Document text:
I have converted my gravity hot water heating system to a circulating system and it does very well. However there is one loop where the CI rads don’t get as hot as the others. Would I achieve better flow and better balance if I essentially made a 2 branch manifold rather than a tee? The top pic is how the system is. Do you guys think if I repiped to the lower pic, it would make a difference? I had posted a discussion earlier in the year and did what was suggested on expansion tank and circulator and the system works much better than last year. I just want it to be the best it can be so I don’t have to touch it for a while. Thanks for all input!

Comments

  • Jamie Hall
    Jamie Hall Member Posts: 24,556

    It would certainly help. The flow from that cross to the leg of a T has much higher resistance than the flow straight across the cross. Would it help enough? Hard to say. I'd advocate, if you are doing any repiping, for putting balancing valves on at the same time.

    Br. Jamie, osb
    Building superintendent/caretaker, 7200 sq. ft. historic house museum with dependencies in New England
    zman11
  • zman11
    zman11 Member Posts: 15

    iv looked at some balancing valves, do you have a favorite that you like?

Record excerpts:
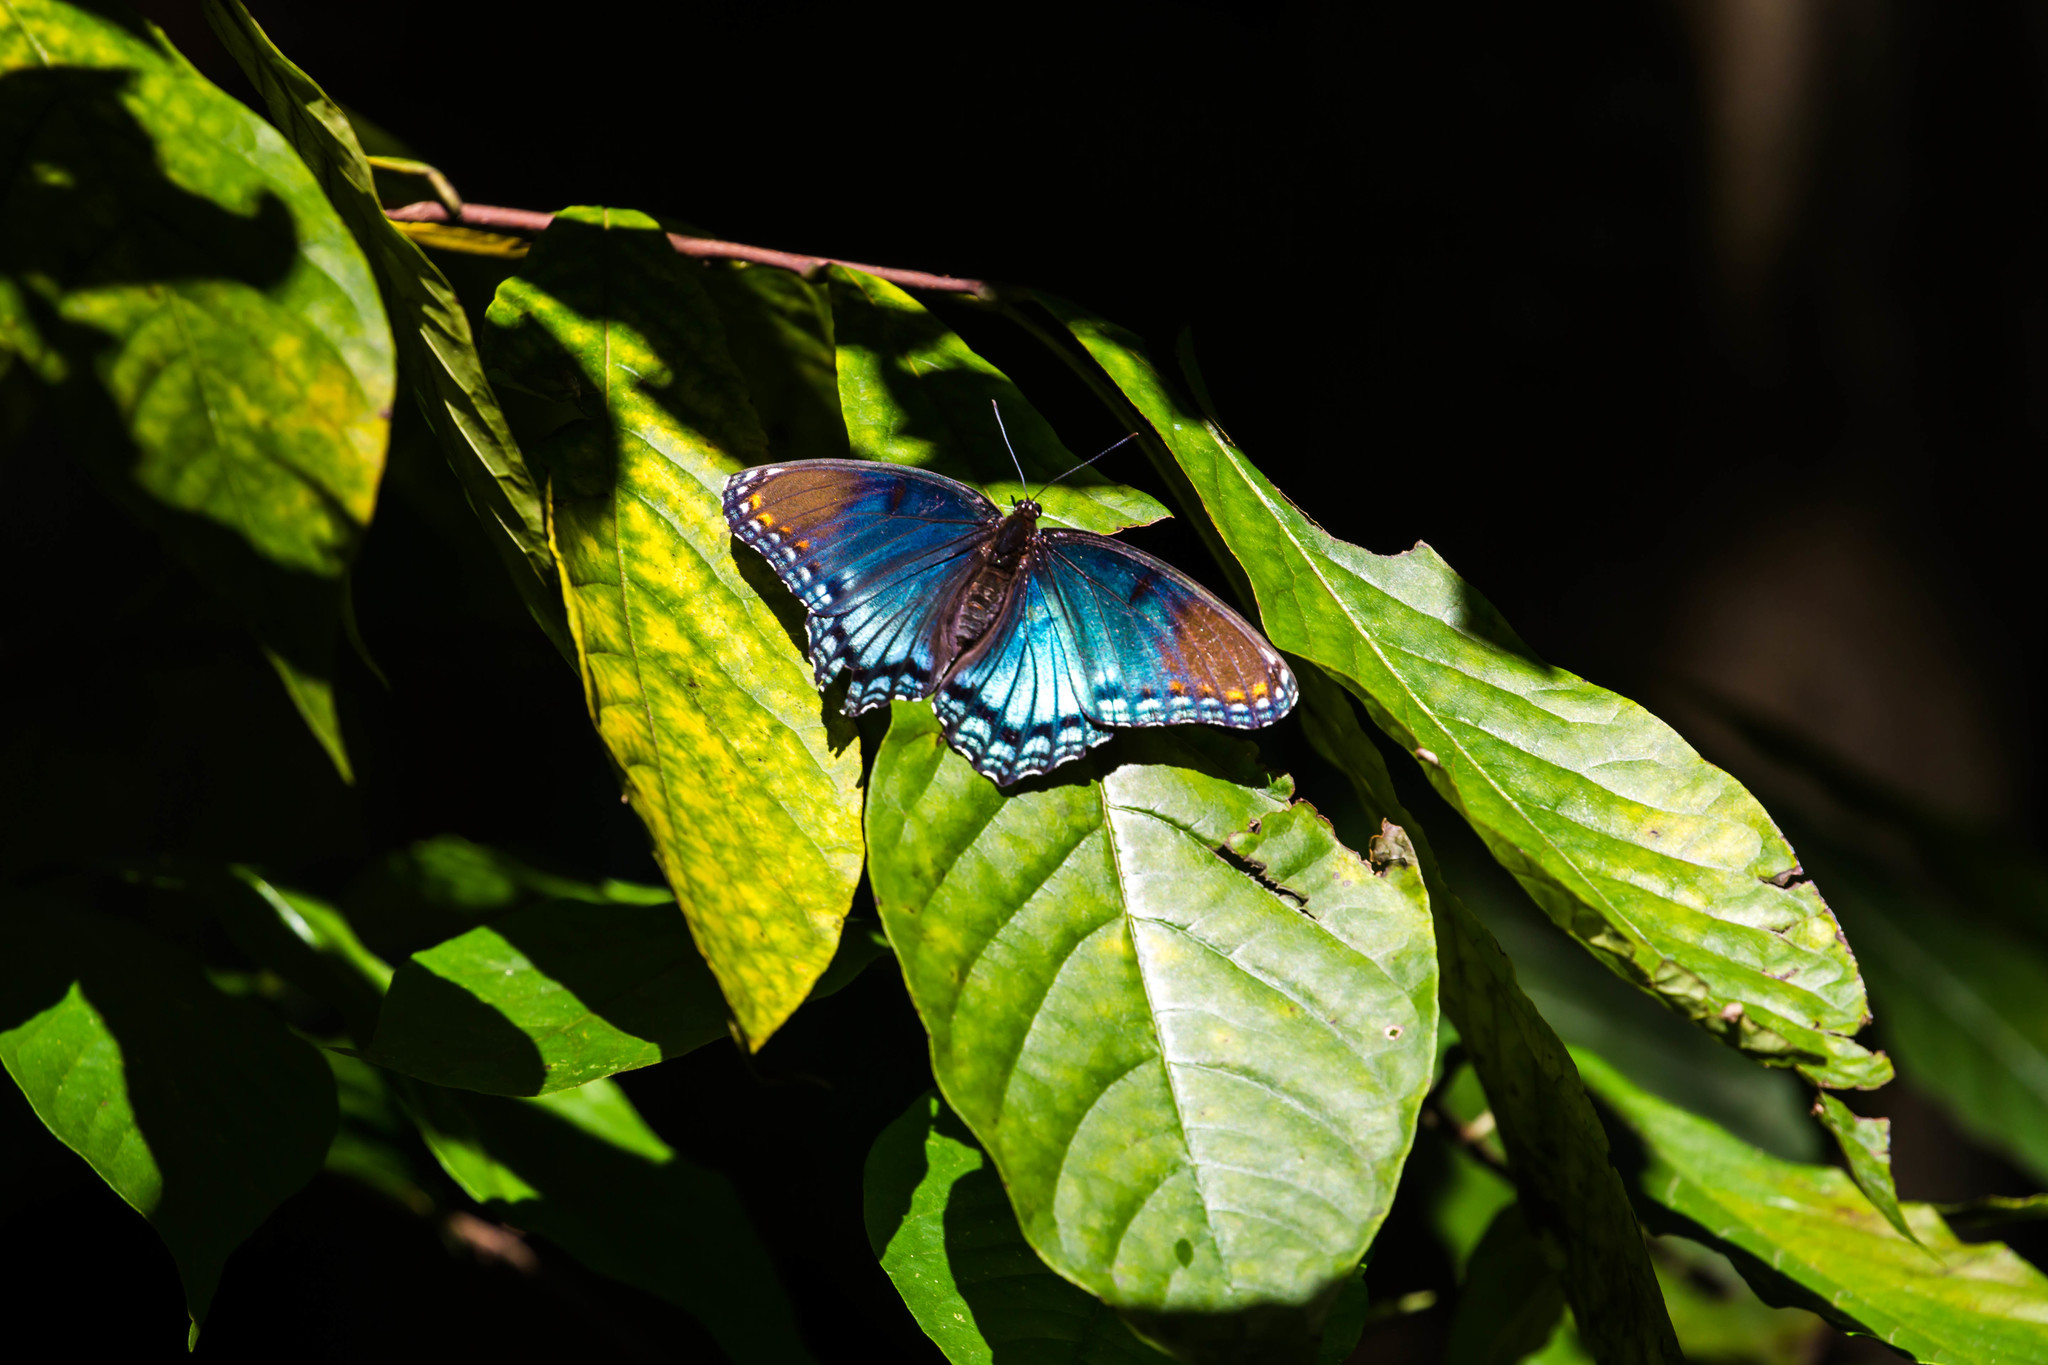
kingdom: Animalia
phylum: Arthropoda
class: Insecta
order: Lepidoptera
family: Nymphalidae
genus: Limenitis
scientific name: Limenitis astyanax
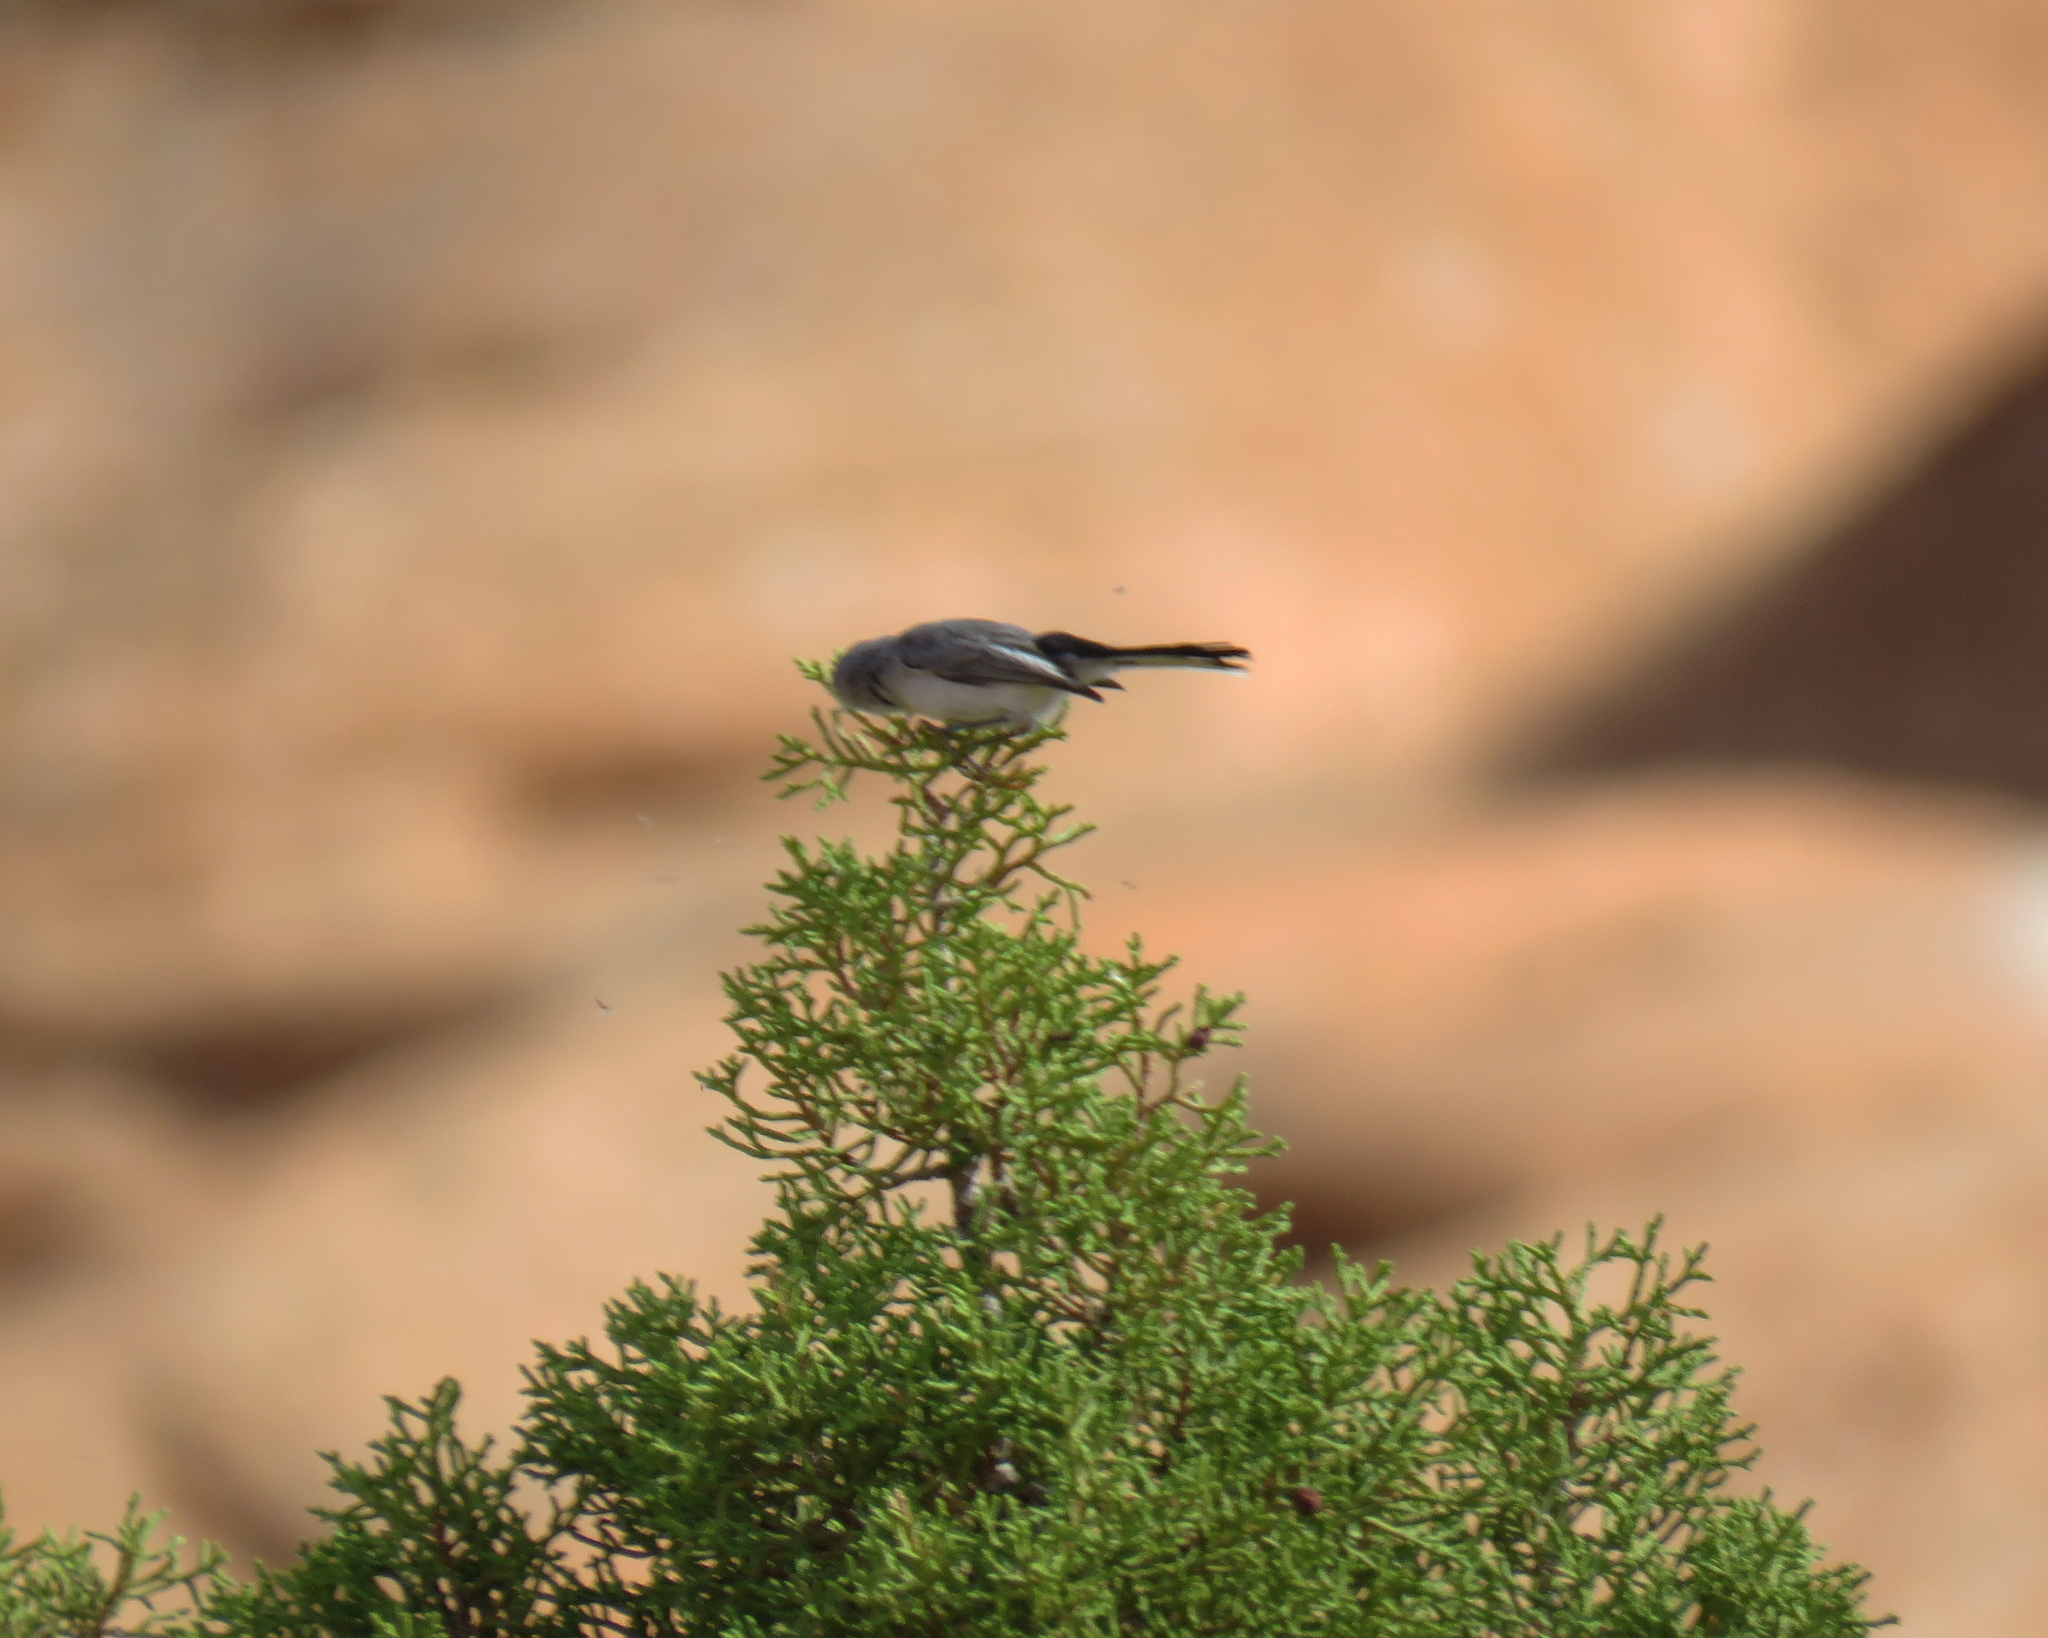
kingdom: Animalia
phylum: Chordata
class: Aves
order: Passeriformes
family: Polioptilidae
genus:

What the task requires: Write what comes next in the forum thread above about repiping a circulating hot water heating system, starting after its last post.

Exercise answer:
  • Jamie Hall
    Jamie Hall Member Posts: 24,556

    Simpler is better… I'd think in that application you could probably do well with full port simple ball valves. They aren't really good at fine adjustment, particularly at low flows, but they are inexpensive and reliable…

    Br. Jamie, osb
    Building superintendent/caretaker, 7200 sq. ft. historic house museum with dependencies in New England
    zman11
  • zman11
    zman11 Member Posts: 15

    I’d love to put the caleffi balance valves with flow meter on there but man are those spendy

  • hot_rod
    hot_rod Member Posts: 23,108

    The Quicksetter is nice if you want to know or observe the flows. You don't need a differential meter to read it.

    Or you can just balance by temperature, with a temperature meter, of by feel.

    It comes down to how accurate you want to get. If you don't know a flow rate, it is going to be trial and error anyways. With a ball valve you don't want to close it down more than 60% or so. Or you can get noise and erosion wear. Depending on what flows you are running in that loop.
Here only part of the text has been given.